The pytorch docs for the groups parameter of nn.Conv2d state that:

groups controls the connections between inputs and outputs. in_channels and out_channels must both be divisible by groups. For example,

At groups=1, all inputs are convolved to all outputs.

At groups=2, the operation becomes equivalent to having two conv layers side by side, each seeing half the input channels, and producing half the output channels, and both subsequently concatenated.

At groups= in_channels, each input channel is convolved with its own set of filters, of size: in_channels / out_channels

However, this description seems inconsistent with the behaviour of nn.Conv2d in reality.

for example:

import torch
import torch.nn as nn
conv_layer = nn.Conv2d(16, 16, 1, groups=2, bias=False)
conv_layer.weight.shape

Returns torch.Size([16, 8, 1, 1])

But based on my interpretation of :

At groups=2, the operation becomes equivalent to having two conv layers side by side, each seeing half the input channels, and producing half the output channels, and both subsequently concatenated.

Shouldn’t there be two weights, each of size [8, 8, 1, 1]?

These inconsistencies carry over to other values for the groups parameter, in my view.

I must be missing something - could someone please clarify?
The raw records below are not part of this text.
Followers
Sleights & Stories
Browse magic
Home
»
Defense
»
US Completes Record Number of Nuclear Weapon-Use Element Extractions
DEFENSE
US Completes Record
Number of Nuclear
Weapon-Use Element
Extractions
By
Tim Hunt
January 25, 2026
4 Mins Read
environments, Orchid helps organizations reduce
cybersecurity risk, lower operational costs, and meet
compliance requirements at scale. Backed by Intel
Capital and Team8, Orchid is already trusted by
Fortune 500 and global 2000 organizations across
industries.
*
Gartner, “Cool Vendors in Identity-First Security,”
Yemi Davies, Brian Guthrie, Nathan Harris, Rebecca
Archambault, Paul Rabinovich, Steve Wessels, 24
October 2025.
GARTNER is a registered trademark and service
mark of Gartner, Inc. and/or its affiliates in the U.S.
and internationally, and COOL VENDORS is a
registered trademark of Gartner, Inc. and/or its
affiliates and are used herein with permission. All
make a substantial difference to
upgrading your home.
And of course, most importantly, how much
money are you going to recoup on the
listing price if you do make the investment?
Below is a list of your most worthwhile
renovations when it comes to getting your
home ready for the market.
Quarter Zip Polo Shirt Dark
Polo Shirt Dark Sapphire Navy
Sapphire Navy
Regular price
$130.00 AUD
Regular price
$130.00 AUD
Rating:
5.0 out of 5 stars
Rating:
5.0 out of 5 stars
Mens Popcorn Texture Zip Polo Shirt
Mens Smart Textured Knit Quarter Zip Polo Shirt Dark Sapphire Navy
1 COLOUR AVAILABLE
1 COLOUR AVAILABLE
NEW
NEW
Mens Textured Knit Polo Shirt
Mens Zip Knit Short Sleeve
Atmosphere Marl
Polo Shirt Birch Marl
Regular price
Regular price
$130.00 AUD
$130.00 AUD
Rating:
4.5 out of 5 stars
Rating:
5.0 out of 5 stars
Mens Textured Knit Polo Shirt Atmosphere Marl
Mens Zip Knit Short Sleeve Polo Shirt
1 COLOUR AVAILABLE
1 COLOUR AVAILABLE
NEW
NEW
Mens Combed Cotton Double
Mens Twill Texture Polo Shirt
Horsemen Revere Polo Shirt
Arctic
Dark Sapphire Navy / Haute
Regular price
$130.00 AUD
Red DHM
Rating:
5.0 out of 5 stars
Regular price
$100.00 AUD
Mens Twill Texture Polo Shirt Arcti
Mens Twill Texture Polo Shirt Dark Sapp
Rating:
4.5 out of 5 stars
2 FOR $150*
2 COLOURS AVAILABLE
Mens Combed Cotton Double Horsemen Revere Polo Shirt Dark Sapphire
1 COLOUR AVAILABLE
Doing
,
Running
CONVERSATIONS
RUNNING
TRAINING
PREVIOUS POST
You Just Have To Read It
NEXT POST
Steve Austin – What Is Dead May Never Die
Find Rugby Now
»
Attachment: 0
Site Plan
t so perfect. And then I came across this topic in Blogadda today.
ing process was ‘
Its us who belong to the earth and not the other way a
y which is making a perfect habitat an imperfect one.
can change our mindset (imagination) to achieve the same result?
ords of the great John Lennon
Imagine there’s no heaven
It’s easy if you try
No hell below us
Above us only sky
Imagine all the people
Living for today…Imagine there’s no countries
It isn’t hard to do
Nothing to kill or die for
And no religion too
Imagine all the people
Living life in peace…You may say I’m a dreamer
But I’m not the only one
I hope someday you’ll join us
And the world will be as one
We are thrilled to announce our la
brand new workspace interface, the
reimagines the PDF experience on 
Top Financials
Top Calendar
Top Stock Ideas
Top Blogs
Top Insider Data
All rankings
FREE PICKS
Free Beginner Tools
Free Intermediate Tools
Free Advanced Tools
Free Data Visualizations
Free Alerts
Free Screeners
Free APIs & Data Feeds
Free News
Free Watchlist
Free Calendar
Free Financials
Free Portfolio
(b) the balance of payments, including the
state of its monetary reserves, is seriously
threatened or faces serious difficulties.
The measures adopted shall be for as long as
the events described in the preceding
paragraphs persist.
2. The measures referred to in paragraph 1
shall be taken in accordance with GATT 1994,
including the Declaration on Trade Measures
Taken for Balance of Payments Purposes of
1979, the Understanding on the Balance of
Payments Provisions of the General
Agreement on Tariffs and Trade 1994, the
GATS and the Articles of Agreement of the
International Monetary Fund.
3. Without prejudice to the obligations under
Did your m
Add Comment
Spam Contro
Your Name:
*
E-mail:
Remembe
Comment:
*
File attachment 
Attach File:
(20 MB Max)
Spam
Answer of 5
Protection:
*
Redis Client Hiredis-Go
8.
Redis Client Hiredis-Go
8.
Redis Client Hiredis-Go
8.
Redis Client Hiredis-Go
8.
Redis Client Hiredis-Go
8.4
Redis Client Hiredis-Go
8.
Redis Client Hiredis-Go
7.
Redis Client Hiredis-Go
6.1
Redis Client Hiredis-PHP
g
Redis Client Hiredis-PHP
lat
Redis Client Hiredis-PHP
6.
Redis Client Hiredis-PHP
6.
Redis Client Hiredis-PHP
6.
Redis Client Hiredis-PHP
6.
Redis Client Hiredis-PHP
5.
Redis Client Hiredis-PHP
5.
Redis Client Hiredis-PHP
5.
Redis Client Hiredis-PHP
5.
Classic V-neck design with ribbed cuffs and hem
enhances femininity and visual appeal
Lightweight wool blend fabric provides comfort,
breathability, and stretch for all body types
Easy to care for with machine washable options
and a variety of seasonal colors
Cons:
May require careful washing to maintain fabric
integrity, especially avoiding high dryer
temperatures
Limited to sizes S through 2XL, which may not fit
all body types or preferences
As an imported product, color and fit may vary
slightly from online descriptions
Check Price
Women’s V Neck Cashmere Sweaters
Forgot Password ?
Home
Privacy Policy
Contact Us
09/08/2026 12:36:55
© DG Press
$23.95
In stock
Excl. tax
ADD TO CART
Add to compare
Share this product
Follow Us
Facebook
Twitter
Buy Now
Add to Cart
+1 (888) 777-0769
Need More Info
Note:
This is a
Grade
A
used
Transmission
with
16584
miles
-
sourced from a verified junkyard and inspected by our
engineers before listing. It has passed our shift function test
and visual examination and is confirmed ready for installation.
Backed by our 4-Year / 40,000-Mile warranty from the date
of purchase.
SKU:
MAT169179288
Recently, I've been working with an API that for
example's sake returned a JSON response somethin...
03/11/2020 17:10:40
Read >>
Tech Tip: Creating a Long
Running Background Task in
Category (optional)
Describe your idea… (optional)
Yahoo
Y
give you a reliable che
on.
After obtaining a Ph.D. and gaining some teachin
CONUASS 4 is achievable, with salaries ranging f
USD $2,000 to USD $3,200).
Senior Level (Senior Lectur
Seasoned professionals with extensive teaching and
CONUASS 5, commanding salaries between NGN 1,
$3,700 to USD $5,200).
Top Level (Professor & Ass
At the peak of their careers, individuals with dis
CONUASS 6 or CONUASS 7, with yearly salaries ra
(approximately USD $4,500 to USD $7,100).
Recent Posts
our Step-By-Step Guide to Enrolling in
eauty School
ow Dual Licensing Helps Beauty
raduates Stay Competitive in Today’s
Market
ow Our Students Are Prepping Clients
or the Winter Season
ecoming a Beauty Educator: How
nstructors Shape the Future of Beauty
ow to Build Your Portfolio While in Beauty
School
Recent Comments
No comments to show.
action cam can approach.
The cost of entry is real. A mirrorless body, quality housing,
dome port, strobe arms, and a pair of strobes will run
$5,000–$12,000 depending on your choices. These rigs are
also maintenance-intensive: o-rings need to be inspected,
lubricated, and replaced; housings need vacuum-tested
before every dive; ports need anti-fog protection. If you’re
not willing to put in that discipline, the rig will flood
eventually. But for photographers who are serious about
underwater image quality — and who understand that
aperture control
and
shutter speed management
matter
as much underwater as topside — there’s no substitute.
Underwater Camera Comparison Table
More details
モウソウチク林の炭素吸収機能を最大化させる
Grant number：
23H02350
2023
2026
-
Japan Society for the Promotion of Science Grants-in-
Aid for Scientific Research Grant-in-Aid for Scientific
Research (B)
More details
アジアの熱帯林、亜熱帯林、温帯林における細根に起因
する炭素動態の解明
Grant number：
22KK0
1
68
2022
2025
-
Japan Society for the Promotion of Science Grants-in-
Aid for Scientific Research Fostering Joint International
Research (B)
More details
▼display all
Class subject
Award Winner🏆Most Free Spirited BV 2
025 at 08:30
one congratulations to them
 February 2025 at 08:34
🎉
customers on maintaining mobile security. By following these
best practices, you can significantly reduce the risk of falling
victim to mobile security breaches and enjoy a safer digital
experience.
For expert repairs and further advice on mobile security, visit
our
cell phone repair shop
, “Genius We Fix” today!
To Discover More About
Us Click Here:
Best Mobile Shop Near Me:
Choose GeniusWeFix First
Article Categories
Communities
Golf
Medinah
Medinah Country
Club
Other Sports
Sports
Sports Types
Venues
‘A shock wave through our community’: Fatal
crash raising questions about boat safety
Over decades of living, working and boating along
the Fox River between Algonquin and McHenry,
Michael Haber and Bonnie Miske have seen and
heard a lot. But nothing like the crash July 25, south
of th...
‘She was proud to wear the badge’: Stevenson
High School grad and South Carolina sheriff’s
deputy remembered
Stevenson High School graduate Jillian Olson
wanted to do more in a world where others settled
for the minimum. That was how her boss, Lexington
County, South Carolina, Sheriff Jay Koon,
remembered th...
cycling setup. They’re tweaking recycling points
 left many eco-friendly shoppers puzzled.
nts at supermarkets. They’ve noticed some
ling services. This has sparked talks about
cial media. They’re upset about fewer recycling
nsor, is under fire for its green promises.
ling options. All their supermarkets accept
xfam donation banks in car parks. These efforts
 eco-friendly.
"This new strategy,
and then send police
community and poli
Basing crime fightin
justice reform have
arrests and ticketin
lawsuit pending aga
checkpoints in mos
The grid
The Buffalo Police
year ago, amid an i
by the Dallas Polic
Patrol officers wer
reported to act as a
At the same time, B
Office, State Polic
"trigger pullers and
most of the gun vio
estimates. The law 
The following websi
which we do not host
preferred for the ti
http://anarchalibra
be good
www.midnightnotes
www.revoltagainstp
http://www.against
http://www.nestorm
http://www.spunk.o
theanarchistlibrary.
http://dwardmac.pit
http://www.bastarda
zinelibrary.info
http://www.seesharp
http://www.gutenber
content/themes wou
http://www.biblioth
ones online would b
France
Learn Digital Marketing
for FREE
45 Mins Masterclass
There are two groups of this size concatenated in dim0.
Have a look at this small example:

conv_grouped = nn.Conv2d(16, 16, 1, groups=2, bias=False)
output_grouped = conv_grouped(x)
output_grouped.shape

conv1 = nn.Conv2d(8, 8, 1, bias=False)
conv2 = nn.Conv2d(8, 8, 1, bias=False)
with torch.no_grad():
    conv1.weight.copy_(conv_grouped.weight[:8])
    conv2.weight.copy_(conv_grouped.weight[8:])

output1 = conv1(x[:, :8])
output2 = conv2(x[:, 8:])
output_manual = torch.cat((output1, output2), dim=1)

print((output_manual == output_grouped).all())
> tensor(1, dtype=torch.uint8)

As you can see, the first half of the conv_grouped weights will be applied to the first half of the channels in x and the second half of the weights to the second half of the channels.

Ah thanks so much that’s perfectly clear now!